La tyrannie adopte souvent le plus cruel des visages. Mais, subtile, elle peut aussi présenter un aspect affable, même séduisant. En fait, l’avatar postmoderne de la tyrannie, se vaut plutôt de la persuasion et revêt la tenue, impeccable mais dévastatrice, de la correction. Mais peu importent ses manières. Terrifiante ou cordiale, elle est toujours bestiale. Parce qu’elle recouvre
les plus méchantes pulsions de l’animalité. Au fond elle n’est que la manifestation, à peine civilisée, de la lutte pour la territorialité, la hiérarchie dans le clan, l’exclusivité sexuelle...
C’est la raison pour laquelle nous la représentons ici au moyen de personnages à la tête d’animal. À peine domestiqués, les maîtres du monde sont toujours là, aussi impitoyables que toujours, plus ambitieux que jamais. Les instances autoritaires, les organisations dogmatiques, les corporations expansionnistes non seulement continuent indemnes mais sont devenues plus fortes et, tour de force admirable, plus incontestées.
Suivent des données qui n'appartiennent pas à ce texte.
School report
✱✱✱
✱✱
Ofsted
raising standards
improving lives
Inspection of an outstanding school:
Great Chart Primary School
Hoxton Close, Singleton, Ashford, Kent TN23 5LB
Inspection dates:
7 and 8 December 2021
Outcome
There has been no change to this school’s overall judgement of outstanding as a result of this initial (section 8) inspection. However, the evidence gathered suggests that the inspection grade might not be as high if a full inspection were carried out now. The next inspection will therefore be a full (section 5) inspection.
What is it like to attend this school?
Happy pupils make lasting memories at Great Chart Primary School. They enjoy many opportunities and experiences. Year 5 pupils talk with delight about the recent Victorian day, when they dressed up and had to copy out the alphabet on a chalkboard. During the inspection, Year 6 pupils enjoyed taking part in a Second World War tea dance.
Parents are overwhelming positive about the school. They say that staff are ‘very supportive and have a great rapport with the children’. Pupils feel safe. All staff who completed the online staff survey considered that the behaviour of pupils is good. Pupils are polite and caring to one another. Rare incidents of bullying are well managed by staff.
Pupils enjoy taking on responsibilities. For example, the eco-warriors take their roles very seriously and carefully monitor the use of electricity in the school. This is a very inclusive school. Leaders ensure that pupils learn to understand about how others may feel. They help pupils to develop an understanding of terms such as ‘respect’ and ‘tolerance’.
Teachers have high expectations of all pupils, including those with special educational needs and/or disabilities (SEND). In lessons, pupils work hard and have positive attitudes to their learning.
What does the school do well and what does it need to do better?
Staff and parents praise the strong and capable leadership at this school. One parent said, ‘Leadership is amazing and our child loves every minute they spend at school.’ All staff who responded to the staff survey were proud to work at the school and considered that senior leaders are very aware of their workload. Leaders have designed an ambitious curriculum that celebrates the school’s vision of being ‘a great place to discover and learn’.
Grâce aux subtilités des pouvoirs médiatiques, la domination se fait supportable et l’aliénation inconsciente. Vieilles ou anciennes, impudiques ou camouflées, les tyrannies maintiennent leur empire. Si la lutte ne continue pas, ce n’est pas parce que le conflit est résolu. C’est parce qu’elles ont vaincu.
La photographie dénonce quotidiennement et journalistiquement les injustices. Notre série se situe dans le même combat mais dans un autre front. Condensés, affublés ou fabulisés, à peine métaphorisés, les tyrans apparaissent ici démasqués, fonction essentielle d’une photographie qui se veut plus révélatrice que monstrative. La série que nous vous présentons n’est donc pas un montage, représentation fantastique ou fantasque du pouvoir. C’est la pure et rude réalité, le véritable visage de la tyrannie.